Hi! As I’ve stated in previous posts, I’ve been working on a game engine for some time now, and I’m trying to optimize some of it… So here’s a quick couple of questions:
I find that I’m performing cross and dot products quite often in my engine (Upwards of 1000 times per frame). Could this be a problem? Since these are so critical to my program, are there assembly routines (or anything faster than C/C++ multiplies and additions) that perform these faster?
I store my vectors like this:
direction[3];
direction[0] (=> x component)
direction[1] (=> y component)
direction[2] (=> z component)
3DNow! and SSE enhanced assembly can speed up such calculations. In fact if I’m not mistaken, in SSE2, you can calculate a dot product in just 5 instructions (maybe less). Also I think you may want to add a fourth float to your vector structure to make it an even 16 bytes long, so that they can remain aligned in memory.
GPSnoopy : I didn’t check it properly but I timed other asm routines that replace “old C” functions and there are faster… You can check it by disassemblying two functions (asm and c version) and count clock cycle. But of course, with a NV20 dot product are faster, you can do it with only two instructions (see NV_vertex_program pdf on nvidia site) …

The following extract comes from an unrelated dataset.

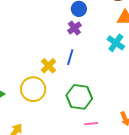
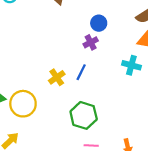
cyan cross: (116, 43) -> (131, 65), turned -30
yellow circle: (33, 89) -> (23, 104), moved

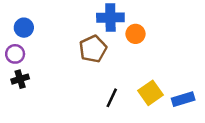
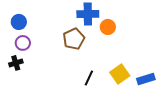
purple circle: (15, 54) -> (23, 43), moved

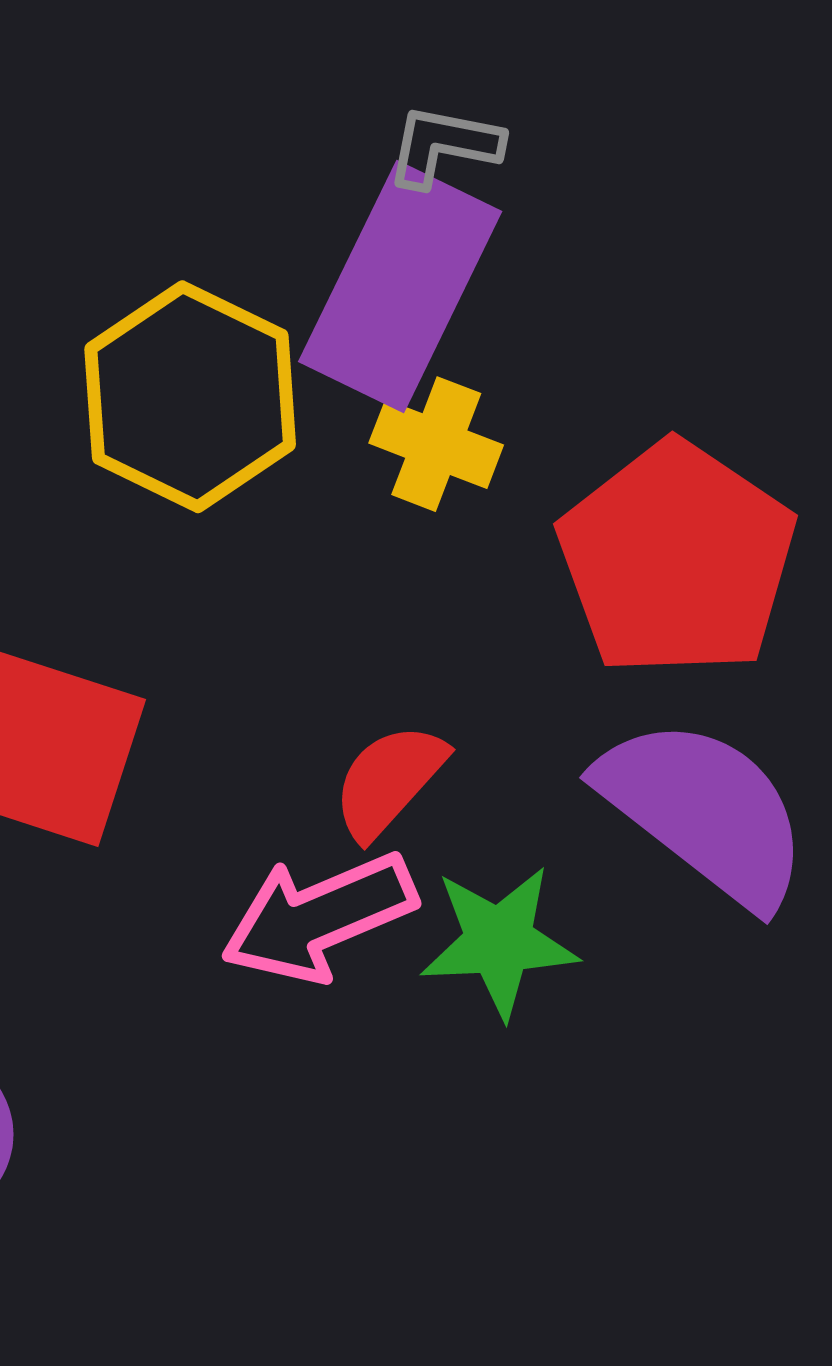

Originally posted by Arath:
[b]GPSnoopy : I didn’t check it properly but I timed other asm routines that replace “old C” functions and there are faster… You can check it by disassemblying two functions (asm and c version) and count clock cycle. But of course, with a NV20 dot product are faster, you can do it with only two instructions (see NV_vertex_program pdf on nvidia site) …
Arath[/b]
And of course, using the gfx-card for your general math routines will result in your app running at the speed of a turtle nailed to the floor.
Originally posted by DFrey: 3DNow! and SSE enhanced assembly can speed up such calculations. In fact if I’m not mistaken, in SSE2, you can calculate a dot product in just 5 instructions (maybe less). Also I think you may want to add a fourth float to your vector structure to make it an even 16 bytes long, so that they can remain aligned in memory.
Pardon my ignorance but what is the advantage of being aligned on 16 bytes?
It has to do with the way the cache fetches stuff from main memory and the fact that modern ram actually isn’t “random access” at all. It also enables certain SIMD optimizations in OpenGL drivers. Pages are typically 4k though and are handled in VMM so that’s not it.
Yep, all those strange words and sacronyms get really confusing sometimes (I just finished a course on computer architecture and communication, and I now know more acronyms than I will ever need for the rest of my life. How about “IEEE 802.3 uses CSMA/CD as MAC and typically uses TP-cable with RJ45 connectors as transfer media”). Anyway, linear memory accesses and structure alignment is a great optimization trick that is very effective. Typically much more worthwhile than low level math stuff. Since main memory is so damn slow optimizing for cache hits really makes a difference.